Despite the fact that Alabama sleeps on the couch in Bill and Toodles’ apartment while the boys share a bed, there are still some sexual goings-on between Bill and Alabama with Bill walking in on her in the middle of the night. When she calls him on it he weakly replies that he’s only checking up on her to see if she’s OK, then tells her that it won’t happen again, at least not as long as he’s sober. When Mrs. Newberry hires Bill as her chauffeur she first notices his physique and later tells him that his job will include considerable “night work.” In case he doesn’t quite get it, she goes on to tell him that her previous chauffeurs were all Frenchmen because they are much “more versatile.”

Bill is perfectly happy smuggling in liquor because Prohibition was treated in the movies as the national joke. It’s referred to in one scene as “What Law?” “The one we all laugh at.” But when Bill discovers that, in addition to booze, he’s also smuggling in narcotics, well, that crosses the line and Weber is not only a criminal, but a low life as well. Even though “Weber” is a somewhat generic name, Leo Carrillo, a distinctly Italian-looking actor plays him with a trace of Italian accent. Our heroes may be smugglers, bootleggers and petty thieves, but they are not dope dealers.

In the next to final scene, Bill is looking for Alabama in an office building. “I’m going to go through this building like a dose of . . .” as the elevator doors close, cutting him off (though the audience well understood what he was saying). As he runs from office to office, barging in, looking for Alabama, he comes across a rather fey individual taking notes. Fairbanks’ reaction to is put on a showgirl voice and camp it up.


The other thing Parachute Jumper has going for it is the mood and tone. Set in the midst of the Depression, it reflects the things most people had to do back then just to survive. When Bill meets Patricia on a park bench and offers to buy her breakfast, he shows her some sugar cubes he’s stolen as they left the restaurant. She replies by showing him a bottle of ketchup she heisted from the place. Comparing their respective take, they laugh about it while worrying where the next meal will come from. We’re never far from the realities of joblessness and homelessness, but we are still determined not to let it get the better of us. We may get knocked down, but we get right up again. This is the underlying message of the film. Watch Fairbanks in any of his other Warner's films and we get the same impression of Depression life. He may have to sell his body to Mrs. Newberry to keep his job, but that was accepted as part of the facts of life, as was Davis’ flirtation with Weber to land a job as his secretary. It was nothing that couldn’t be overcome with time and luck.

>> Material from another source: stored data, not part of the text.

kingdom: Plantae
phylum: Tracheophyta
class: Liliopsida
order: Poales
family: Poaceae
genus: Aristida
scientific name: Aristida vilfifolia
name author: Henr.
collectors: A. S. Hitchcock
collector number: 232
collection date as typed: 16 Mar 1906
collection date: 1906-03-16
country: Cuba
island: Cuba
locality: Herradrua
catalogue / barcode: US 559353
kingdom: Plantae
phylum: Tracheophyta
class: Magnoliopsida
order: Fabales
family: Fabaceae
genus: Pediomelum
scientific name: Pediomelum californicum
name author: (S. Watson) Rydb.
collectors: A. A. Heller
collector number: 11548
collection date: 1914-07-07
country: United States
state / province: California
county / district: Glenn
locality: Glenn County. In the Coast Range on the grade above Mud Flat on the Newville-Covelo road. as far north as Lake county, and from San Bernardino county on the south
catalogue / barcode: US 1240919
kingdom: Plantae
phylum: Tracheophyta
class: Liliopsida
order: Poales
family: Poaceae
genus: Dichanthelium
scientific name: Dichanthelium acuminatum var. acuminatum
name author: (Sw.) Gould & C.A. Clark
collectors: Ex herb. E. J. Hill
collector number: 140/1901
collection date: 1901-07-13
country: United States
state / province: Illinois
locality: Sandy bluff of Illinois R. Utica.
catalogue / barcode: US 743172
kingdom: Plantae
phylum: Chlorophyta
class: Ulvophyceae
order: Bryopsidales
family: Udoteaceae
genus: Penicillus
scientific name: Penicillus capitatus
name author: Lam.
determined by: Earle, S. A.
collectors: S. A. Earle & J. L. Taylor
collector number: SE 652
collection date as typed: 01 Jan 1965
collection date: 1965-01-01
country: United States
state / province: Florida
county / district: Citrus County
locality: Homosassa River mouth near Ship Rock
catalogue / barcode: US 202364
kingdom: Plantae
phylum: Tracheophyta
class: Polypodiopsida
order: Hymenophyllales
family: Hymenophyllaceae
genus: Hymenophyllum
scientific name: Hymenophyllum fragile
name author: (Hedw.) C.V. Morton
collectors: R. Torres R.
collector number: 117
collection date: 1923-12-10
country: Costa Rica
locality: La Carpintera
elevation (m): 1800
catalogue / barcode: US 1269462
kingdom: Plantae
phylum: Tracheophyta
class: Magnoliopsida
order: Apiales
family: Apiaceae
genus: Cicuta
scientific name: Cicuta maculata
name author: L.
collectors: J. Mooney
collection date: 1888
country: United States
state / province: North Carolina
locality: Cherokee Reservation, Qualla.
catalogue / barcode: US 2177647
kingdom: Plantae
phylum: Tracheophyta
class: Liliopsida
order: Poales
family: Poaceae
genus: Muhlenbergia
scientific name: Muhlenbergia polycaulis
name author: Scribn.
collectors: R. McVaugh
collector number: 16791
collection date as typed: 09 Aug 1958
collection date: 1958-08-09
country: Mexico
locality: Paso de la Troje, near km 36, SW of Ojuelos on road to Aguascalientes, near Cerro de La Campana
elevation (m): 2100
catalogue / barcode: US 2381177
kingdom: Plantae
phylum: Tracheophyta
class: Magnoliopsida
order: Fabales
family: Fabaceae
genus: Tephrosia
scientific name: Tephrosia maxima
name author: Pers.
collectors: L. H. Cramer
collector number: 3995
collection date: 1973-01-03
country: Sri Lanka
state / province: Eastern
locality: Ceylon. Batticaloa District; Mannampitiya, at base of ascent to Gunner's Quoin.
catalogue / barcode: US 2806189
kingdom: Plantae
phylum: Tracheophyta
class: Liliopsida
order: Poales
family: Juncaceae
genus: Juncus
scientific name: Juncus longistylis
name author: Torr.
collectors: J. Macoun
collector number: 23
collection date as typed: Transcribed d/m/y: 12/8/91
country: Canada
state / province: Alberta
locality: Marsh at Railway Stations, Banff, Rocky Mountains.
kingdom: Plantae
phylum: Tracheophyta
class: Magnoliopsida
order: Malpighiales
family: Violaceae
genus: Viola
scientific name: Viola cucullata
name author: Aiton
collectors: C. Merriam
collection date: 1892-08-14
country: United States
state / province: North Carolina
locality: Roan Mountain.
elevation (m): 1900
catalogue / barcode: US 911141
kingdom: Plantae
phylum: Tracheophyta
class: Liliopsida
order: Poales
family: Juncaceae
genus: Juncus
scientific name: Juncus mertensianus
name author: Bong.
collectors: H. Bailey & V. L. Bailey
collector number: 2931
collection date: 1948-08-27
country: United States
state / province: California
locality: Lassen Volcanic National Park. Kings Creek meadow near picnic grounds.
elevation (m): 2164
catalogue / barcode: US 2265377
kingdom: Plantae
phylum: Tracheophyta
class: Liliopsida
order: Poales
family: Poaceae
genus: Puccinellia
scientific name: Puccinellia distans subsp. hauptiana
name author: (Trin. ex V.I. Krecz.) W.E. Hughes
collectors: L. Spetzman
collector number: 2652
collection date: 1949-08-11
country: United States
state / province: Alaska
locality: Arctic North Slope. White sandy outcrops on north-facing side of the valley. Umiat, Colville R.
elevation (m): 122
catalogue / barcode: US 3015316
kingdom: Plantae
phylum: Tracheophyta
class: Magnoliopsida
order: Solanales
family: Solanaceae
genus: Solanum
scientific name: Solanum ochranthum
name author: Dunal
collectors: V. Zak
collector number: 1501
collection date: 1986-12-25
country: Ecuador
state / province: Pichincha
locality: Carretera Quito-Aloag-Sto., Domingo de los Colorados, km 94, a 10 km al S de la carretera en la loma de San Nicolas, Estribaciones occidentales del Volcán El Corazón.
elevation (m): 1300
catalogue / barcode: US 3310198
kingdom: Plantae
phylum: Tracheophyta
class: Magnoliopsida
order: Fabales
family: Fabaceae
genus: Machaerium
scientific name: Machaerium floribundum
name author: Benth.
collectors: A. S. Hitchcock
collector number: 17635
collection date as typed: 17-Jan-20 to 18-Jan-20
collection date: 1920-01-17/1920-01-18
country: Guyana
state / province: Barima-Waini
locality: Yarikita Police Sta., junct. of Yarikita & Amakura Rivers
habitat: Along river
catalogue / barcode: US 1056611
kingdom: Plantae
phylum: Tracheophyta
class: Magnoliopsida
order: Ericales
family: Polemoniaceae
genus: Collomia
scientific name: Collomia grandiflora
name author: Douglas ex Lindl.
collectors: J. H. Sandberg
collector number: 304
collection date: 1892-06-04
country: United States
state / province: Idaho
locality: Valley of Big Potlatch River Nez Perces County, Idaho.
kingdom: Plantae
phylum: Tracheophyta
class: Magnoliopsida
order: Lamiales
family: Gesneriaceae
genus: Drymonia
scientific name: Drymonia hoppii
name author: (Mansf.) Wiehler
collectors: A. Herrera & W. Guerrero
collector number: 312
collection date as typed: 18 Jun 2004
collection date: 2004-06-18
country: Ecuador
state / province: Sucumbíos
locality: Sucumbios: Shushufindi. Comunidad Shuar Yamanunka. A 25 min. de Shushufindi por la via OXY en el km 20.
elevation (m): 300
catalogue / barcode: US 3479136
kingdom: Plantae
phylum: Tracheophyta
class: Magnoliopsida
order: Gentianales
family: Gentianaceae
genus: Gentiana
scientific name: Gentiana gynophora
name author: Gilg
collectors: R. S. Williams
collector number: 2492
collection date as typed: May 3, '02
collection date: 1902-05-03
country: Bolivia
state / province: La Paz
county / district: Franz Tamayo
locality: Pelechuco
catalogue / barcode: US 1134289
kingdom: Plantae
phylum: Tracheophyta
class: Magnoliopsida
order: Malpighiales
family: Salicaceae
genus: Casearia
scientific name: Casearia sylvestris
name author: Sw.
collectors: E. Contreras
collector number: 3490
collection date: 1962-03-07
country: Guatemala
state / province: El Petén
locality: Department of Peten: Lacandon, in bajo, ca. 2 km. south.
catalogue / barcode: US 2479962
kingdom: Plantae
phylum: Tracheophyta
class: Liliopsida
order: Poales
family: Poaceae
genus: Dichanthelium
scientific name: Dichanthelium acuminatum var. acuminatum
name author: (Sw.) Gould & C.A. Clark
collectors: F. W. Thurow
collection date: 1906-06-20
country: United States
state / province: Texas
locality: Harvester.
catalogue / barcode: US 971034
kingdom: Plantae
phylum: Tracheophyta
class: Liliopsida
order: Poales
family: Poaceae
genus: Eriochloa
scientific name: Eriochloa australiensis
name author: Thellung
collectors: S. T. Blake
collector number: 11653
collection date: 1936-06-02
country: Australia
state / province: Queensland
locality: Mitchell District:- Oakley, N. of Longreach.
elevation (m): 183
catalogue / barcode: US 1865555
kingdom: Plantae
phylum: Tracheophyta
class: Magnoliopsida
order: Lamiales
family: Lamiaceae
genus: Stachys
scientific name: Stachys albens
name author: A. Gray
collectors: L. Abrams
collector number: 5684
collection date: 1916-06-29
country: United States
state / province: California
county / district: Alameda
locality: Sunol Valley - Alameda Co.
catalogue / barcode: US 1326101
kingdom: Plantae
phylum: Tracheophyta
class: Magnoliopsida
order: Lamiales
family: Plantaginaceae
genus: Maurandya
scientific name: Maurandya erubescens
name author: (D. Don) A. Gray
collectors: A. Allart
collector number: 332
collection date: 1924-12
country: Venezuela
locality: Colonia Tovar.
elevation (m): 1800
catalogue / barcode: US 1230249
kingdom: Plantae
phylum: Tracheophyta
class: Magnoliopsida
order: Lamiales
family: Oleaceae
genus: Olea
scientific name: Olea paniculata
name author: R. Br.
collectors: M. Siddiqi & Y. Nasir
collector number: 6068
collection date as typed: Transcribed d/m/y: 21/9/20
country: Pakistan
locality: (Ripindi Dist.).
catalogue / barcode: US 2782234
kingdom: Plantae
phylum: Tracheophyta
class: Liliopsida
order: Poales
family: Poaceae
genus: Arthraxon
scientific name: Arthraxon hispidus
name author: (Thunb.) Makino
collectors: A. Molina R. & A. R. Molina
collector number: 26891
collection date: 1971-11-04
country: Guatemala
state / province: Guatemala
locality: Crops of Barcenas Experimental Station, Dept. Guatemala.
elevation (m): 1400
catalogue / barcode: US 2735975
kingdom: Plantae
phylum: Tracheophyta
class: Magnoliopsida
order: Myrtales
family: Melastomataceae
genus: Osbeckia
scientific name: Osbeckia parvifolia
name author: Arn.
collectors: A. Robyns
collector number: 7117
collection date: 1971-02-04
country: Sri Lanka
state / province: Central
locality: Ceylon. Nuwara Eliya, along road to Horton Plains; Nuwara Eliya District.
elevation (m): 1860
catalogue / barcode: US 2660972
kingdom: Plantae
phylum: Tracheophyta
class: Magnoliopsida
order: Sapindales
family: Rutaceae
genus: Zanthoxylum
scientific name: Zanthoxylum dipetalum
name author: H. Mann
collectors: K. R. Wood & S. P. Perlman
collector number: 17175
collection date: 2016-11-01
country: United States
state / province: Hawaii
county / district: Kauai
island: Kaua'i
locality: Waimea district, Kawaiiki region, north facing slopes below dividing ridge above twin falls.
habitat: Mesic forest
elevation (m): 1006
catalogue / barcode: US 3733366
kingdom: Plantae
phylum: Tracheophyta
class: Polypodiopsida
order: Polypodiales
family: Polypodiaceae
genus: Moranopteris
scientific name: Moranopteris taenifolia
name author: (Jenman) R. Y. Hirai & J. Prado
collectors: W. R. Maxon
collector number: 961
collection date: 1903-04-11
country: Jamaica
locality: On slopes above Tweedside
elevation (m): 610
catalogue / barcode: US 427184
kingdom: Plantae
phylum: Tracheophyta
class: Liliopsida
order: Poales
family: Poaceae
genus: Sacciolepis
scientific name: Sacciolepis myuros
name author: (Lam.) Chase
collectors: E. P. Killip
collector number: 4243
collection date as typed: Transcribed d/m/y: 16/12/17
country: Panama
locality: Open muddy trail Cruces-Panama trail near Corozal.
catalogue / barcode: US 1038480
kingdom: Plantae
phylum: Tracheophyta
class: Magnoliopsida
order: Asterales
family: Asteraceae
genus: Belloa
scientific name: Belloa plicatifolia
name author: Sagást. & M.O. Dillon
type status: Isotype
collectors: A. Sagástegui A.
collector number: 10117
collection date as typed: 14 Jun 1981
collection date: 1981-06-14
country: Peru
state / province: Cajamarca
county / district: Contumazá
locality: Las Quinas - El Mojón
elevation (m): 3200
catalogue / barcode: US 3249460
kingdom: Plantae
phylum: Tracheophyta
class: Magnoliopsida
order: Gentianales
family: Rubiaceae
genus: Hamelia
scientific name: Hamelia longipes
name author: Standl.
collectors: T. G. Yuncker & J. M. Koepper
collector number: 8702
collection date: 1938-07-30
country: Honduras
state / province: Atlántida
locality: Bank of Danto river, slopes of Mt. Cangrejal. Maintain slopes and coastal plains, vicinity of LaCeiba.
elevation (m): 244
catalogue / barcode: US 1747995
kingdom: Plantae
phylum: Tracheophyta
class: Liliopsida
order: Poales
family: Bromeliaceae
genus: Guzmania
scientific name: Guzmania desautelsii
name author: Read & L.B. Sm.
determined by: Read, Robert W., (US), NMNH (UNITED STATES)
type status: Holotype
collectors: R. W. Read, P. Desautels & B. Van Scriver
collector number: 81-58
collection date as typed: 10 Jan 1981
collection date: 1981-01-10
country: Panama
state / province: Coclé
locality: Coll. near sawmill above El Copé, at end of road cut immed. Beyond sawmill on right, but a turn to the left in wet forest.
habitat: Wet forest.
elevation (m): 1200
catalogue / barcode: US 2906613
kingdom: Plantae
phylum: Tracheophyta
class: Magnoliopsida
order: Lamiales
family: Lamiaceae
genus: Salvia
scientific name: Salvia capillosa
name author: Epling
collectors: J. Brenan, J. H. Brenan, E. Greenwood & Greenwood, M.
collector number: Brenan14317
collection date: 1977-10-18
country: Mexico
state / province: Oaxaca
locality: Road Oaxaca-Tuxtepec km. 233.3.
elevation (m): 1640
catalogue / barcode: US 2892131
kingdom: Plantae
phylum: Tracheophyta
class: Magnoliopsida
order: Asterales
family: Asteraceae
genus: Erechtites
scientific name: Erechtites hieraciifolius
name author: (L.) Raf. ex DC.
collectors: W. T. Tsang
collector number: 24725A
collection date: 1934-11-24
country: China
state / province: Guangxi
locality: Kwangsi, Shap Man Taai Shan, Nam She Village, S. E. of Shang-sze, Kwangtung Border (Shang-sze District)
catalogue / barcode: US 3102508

Parachute Jumper, while not the best picture of the Pre-Code period, is still entertaining, not only because of the snappy dialogue, but also for its aerial scenes. One sure way to entice an audience in those days was to feature airborne daredevil acrobatics, as flying was still a novelty. Given the fact that in 1933 sound itself was still in its infancy, we can understand the inclusion of the action sequences as sound was tied to the stage; a straight progression with nuances such as subtext still in the future. Best of all, Parachute Jumper clocks in at an economical 65 minutes, which makes it ideal viewing for late at night.

Afterwords

Leo Carrillo was a solid supporting actor who kicked around in movies until gaining a measure of fame as Pancho, the sidekick to Duncan Renaldo’s Cisco Kid in a series of films made from 1948 to 1950, and continuing as a television show for 157 episodes from 1950 to 1956.

In his autobiography, Douglas Fairbanks, Jr. said that Bette Davis thought director Alfred E. Green’s sense of humor was infantile. Of his co-star, he stated that she was “not particularly pretty,” but rather quite plain. But “one didn’t easily forget her unique personality.” He also characterized her as always conscientious and serious, devoid of humor. Be this as it may, it certainly didn’t stop producer Douglas Fairbanks, Jr. from hiring Davis two decades later to star in Another Man’s Poison.